RECORDS PROVIDED —
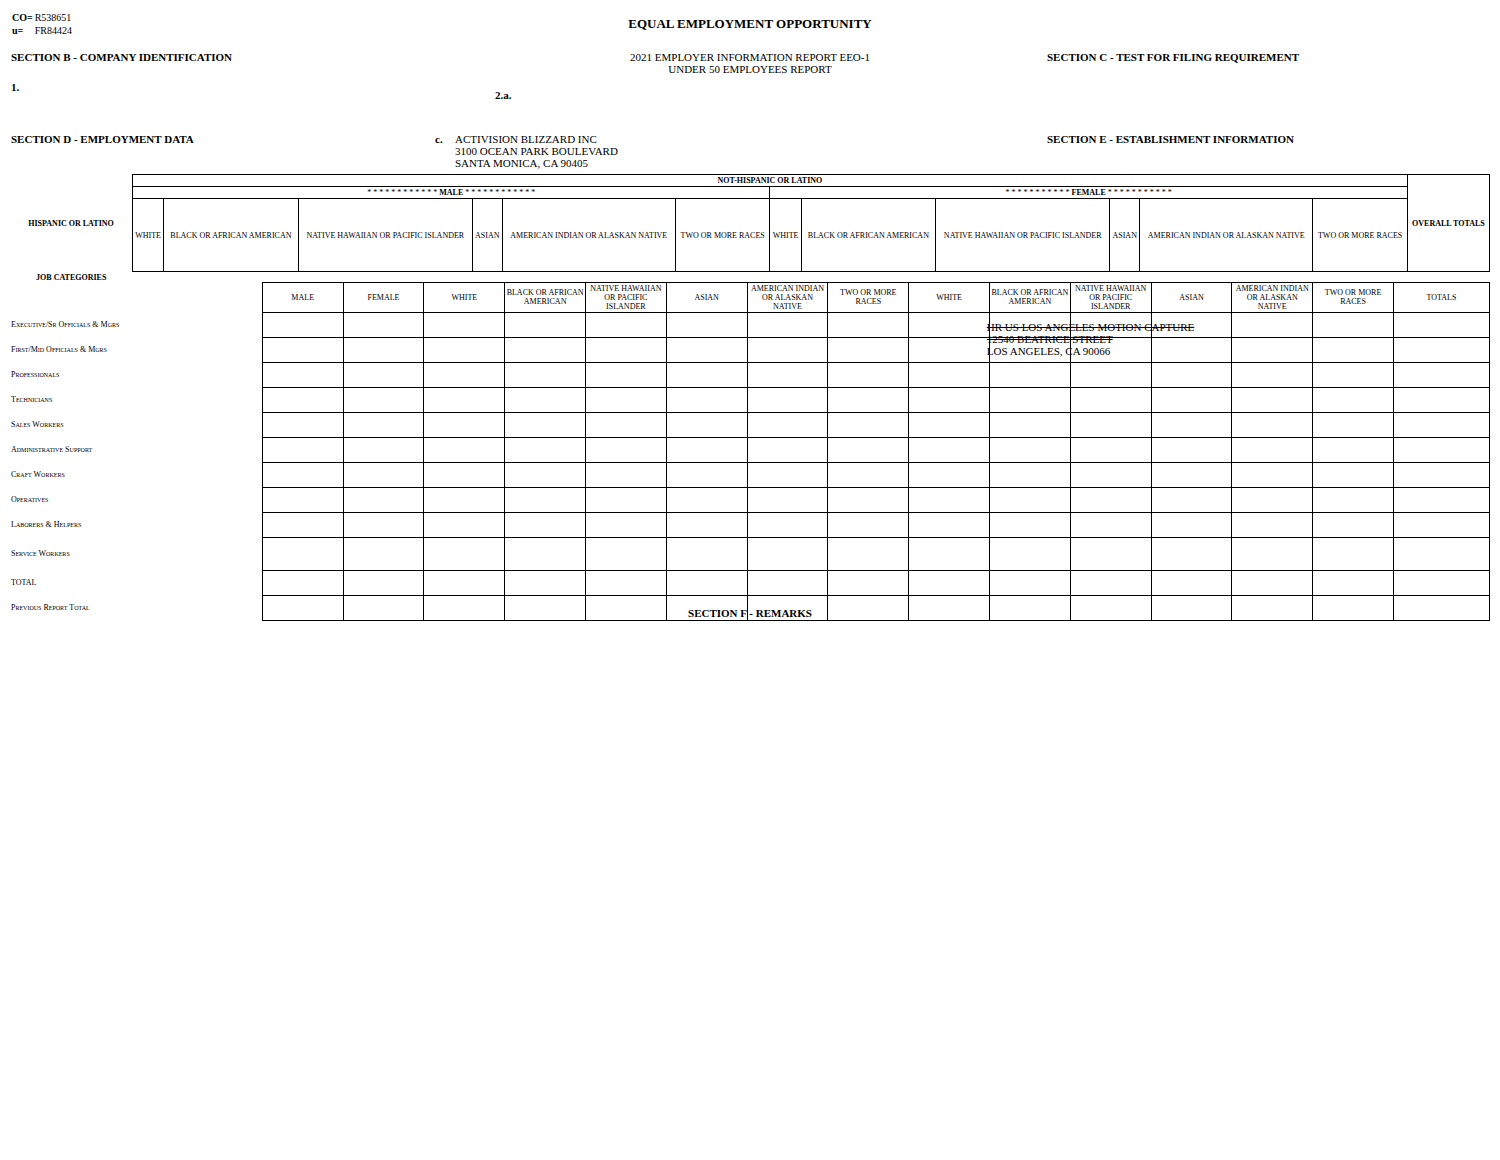| / CO= / R538651 / / u= / FR84424 / | EQUAL EMPLOYMENT OPPORTUNITY | |
| SECTION B - COMPANY IDENTIFICATION 1. | 2021 EMPLOYER INFORMATION REPORT EEO-1 UNDER 50 EMPLOYEES REPORT 2.a. | SECTION C - TEST FOR FILING REQUIREMENT |
| SECTION D - EMPLOYMENT DATA | c. ACTIVISION BLIZZARD INC 3100 OCEAN PARK BOULEVARD SANTA MONICA, CA 90405 | SECTION E - ESTABLISHMENT INFORMATION |
| HISPANIC OR LATINO | NOT-HISPANIC OR LATINO | OVERALL TOTALS |
| * * * * * * * * * * * * MALE * * * * * * * * * * * * | * * * * * * * * * * * FEMALE * * * * * * * * * * * |
| WHITE | BLACK OR AFRICAN AMERICAN | NATIVE HAWAIIAN OR PACIFIC ISLANDER | ASIAN | AMERICAN INDIAN OR ALASKAN NATIVE | TWO OR MORE RACES | WHITE | BLACK OR AFRICAN AMERICAN | NATIVE HAWAIIAN OR PACIFIC ISLANDER | ASIAN | AMERICAN INDIAN OR ALASKAN NATIVE | TWO OR MORE RACES |
| JOB CATEGORIES | |
| | MALE | FEMALE | WHITE | BLACK OR AFRICAN AMERICAN | NATIVE HAWAIIAN OR PACIFIC ISLANDER | ASIAN | AMERICAN INDIAN OR ALASKAN NATIVE | TWO OR MORE RACES | WHITE | BLACK OR AFRICAN AMERICAN | NATIVE HAWAIIAN OR PACIFIC ISLANDER | ASIAN | AMERICAN INDIAN OR ALASKAN NATIVE | TWO OR MORE RACES | TOTALS |
| Executive/Sr Officials & Mgrs | | | | | | | | | | | | | | | |
| First/Mid Officials & Mgrs | | | | | | | | | | | | | | | |
| Professionals | | | | | | | | | | | | | | | |
| Technicians | | | | | | | | | | | | | | | |
| Sales Workers | | | | | | | | | | | | | | | |
| Administrative Support | | | | | | | | | | | | | | | |
| Craft Workers | | | | | | | | | | | | | | | |
| Operatives | | | | | | | | | | | | | | | |
| Laborers & Helpers | | | | | | | | | | | | | | | |
| Service Workers | | | | | | | | | | | | | | | |
| TOTAL | | | | | | | | | | | | | | | |
| Previous Report Total | | | | | | | | | | | | | | | |
HR US LOS ANGELES MOTION CAPTURE
12540 BEATRICE STREET
LOS ANGELES, CA 90066
SECTION F - REMARKS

WHAT IS NEEDED — Return every line in the listing that contains the word "WHITE".

EXERCISE RESPONSE —
| WHITE | BLACK OR AFRICAN AMERICAN | NATIVE HAWAIIAN OR PACIFIC ISLANDER | ASIAN | AMERICAN INDIAN OR ALASKAN NATIVE | TWO OR MORE RACES | WHITE | BLACK OR AFRICAN AMERICAN | NATIVE HAWAIIAN OR PACIFIC ISLANDER | ASIAN | AMERICAN INDIAN OR ALASKAN NATIVE | TWO OR MORE RACES |
| | MALE | FEMALE | WHITE | BLACK OR AFRICAN AMERICAN | NATIVE HAWAIIAN OR PACIFIC ISLANDER | ASIAN | AMERICAN INDIAN OR ALASKAN NATIVE | TWO OR MORE RACES | WHITE | BLACK OR AFRICAN AMERICAN | NATIVE HAWAIIAN OR PACIFIC ISLANDER | ASIAN | AMERICAN INDIAN OR ALASKAN NATIVE | TWO OR MORE RACES | TOTALS |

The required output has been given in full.